Auparavant, ces informations n’étaient communiquées qu’avec l’accord des personnes concernées, ce qui empêchait parfois les collectivités locales de connaître la situation et le lieu de résidence des étrangers faisant l’objet d’une procédure d’expulsion.
Cette nouvelle mesure vise à favoriser une prise en charge appropriée grâce à une meilleure coopération entre les autorités centrales et les collectivités locales.
En juillet, l’Agence a ainsi communiqué aux collectivités le nombre, les noms, les adresses, les nationalités et les dates de naissance des ressortissants étrangers faisant l’objet d’une procédure d’expulsion et vivant en dehors des centres de rétention à la fin du mois de juin.
À l’avenir, l’Agence prévoit de transmettre chaque mois les informations mises à jour, notamment en cas de déménagement ou de retour dans le pays d’origine. Les collectivités locales pourront également obtenir ces informations sur demande.
En vertu de la Loi sur l’immigration et le statut des réfugiés au Japon, les étrangers qui restent sur l’Archipel au-delà de la durée de séjour autorisée ou qui commettent certaines infractions peuvent faire l’objet d’une expulsion forcée. Celle-ci n’est toutefois pas nécessairement exécutée immédiatement : les personnes concernées peuvent rester au Japon pendant la poursuite de la procédure, notamment les examens relatifs aux infractions au droit de l’immigration et les auditions.

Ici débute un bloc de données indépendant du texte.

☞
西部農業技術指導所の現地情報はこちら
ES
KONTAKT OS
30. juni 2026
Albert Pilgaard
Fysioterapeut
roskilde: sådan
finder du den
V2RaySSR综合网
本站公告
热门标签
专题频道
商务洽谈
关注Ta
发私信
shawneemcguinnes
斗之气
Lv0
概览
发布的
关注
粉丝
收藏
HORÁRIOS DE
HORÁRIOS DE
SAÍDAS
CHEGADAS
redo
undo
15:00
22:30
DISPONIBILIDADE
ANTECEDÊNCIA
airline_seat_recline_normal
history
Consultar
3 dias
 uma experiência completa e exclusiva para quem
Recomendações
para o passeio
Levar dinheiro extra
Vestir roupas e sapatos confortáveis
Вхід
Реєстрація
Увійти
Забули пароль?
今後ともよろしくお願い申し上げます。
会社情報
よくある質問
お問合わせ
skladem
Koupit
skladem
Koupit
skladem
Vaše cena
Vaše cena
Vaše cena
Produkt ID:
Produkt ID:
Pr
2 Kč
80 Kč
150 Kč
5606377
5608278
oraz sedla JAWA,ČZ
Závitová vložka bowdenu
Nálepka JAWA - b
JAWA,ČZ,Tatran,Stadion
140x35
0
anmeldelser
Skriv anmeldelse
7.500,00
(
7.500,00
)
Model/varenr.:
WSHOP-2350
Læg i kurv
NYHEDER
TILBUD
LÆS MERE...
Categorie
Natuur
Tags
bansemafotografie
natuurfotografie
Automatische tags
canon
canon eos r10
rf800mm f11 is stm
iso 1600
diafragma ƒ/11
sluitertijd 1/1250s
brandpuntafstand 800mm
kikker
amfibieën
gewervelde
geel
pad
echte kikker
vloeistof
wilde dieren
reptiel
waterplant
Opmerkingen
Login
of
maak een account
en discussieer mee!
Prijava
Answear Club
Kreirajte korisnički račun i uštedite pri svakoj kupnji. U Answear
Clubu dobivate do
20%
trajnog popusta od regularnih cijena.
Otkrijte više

Parmi les étrangers concernés figurent non seulement les personnes placées en rétention, mais aussi celles bénéficiant d’une mise en liberté provisoire (kari hômen) pour des raisons de santé ou humanitaires, ainsi que celles faisant l’objet d’une mesure de surveillance (kanri sochi), qui permet de vivre en dehors des centres de rétention à condition notamment d’avoir un proche, un ami ou une autre personne désignée comme responsable de leur suivi.
Les personnes bénéficiant d’une mise en liberté provisoire ou d’une mesure de surveillance sont soumises à certaines restrictions concernant notamment leur lieu de résidence et leurs déplacements. En revanche, elles perdent leur inscription au registre de résidence (jûminhyô), ce qui rend plus difficile pour les collectivités de connaître leur situation réelle. Certains cas de disparition ont également été recensés.
Cette situation compliquait notamment la fourniture de services publics locaux, comme l’éducation ou les services de santé, aux personnes concernées. C’est pour remédier à ces difficultés que l’Agence des services d’immigration a commencé à transmettre ces informations aux collectivités.
Selon l’Agence, 18 442 étrangers faisaient l’objet d’une procédure d’expulsion forcée en 2025. Parmi eux, 2 429 bénéficiaient d’une mise en liberté provisoire et 1 546 étaient soumis à une mesure de surveillance.